In 1971, there was not much done for Black History Month and the Black students at Sexton decided that they were going to do it right. They had a demonstration at the Sexton office and they wanted to meet with the school administration. They wanted some kind of assembly curated by the students. They wanted Black history added to the curriculum. I was one of the adults in the community that students asked to join them for the negotiations with the school board. 

The board refused to meet with them and things got out of hand. The kids called me, but by the time I got over there, they had taken over the office. The school was closed down. Eventually they called the cops and they came and arrested the kids. It was 20- or 40-something kids. I went to jail because the kids were going to jail. I guess that’s how I changed into a leader. I just wanted an adult to be there so I stayed in jail until all the kids were bailed out.  

What is the difference between a newsroom and a classroom?

First of all, there are no grades. The motivation has to be there because if you don’t want to be there, you don’t have to. The only thing you get is what you put in. Secondly, we taught skills. A good example was Terry Johnson. He’s a Sexton graduate, but when he started as a sophomore he couldn’t write a complete sentence.
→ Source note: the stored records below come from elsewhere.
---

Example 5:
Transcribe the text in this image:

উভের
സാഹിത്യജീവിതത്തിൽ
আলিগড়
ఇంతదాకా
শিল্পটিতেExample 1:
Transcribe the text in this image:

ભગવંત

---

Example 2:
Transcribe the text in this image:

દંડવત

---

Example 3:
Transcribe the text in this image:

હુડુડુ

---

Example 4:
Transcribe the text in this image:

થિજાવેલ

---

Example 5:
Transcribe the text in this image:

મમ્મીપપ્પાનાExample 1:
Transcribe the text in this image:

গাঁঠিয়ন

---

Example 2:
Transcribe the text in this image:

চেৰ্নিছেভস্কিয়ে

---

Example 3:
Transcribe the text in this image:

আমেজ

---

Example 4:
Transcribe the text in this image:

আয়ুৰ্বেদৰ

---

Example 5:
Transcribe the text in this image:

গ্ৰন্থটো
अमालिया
Today, he will retire as a well-respected journalist.

Are there any students that you still remain in contact with?

Oh, yes, but none of them live in Lansing. 

How many students would you say graduated from the Westside News?
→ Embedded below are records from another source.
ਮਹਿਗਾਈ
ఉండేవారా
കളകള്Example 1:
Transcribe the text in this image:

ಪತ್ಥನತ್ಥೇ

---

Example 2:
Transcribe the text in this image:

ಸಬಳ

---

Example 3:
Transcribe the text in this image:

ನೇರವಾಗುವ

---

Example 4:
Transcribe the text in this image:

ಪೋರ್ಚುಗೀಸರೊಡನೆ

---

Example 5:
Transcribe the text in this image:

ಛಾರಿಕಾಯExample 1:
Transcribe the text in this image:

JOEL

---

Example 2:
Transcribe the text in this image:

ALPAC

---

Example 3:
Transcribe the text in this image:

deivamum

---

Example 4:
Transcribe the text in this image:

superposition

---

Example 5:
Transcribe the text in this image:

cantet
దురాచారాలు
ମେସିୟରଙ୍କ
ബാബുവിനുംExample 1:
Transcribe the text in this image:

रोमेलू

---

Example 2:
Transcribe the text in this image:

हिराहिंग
Fifteen. Some of them were already in college and others were at Sexton, Everett and Eastern. One of the Westside News grads is a superintendent in Ann Arbor. One of the writers went on to The New York Times writing editorials. Two of them are lawyers. Four or five of them are journalists. Two are college professors. There are others that I have no idea where they are, but those kids that were on the Westside News, it was amazing.

What has kept you in Lansing?

Well I always had jobs. Lansing is a good place to raise kids. Lansing schools are not as good as they used to be, but my kids did really well. It’s not without problems, but there is no place in this country without problems. I’ve never had problems finding a group of people here to work on the issues that I felt concerned about. Sometimes you make progress and sometimes you don’t.

Audrey Matusz, the author of this series, is a former arts and culture editor of City Pulse who was born in Lansing and grew up in Okemos. She is a graduate of the Residential College of the Arts and Humanities at Michigan State University. She is a digital and instructional designer for the Michigan Victim Advocacy Network.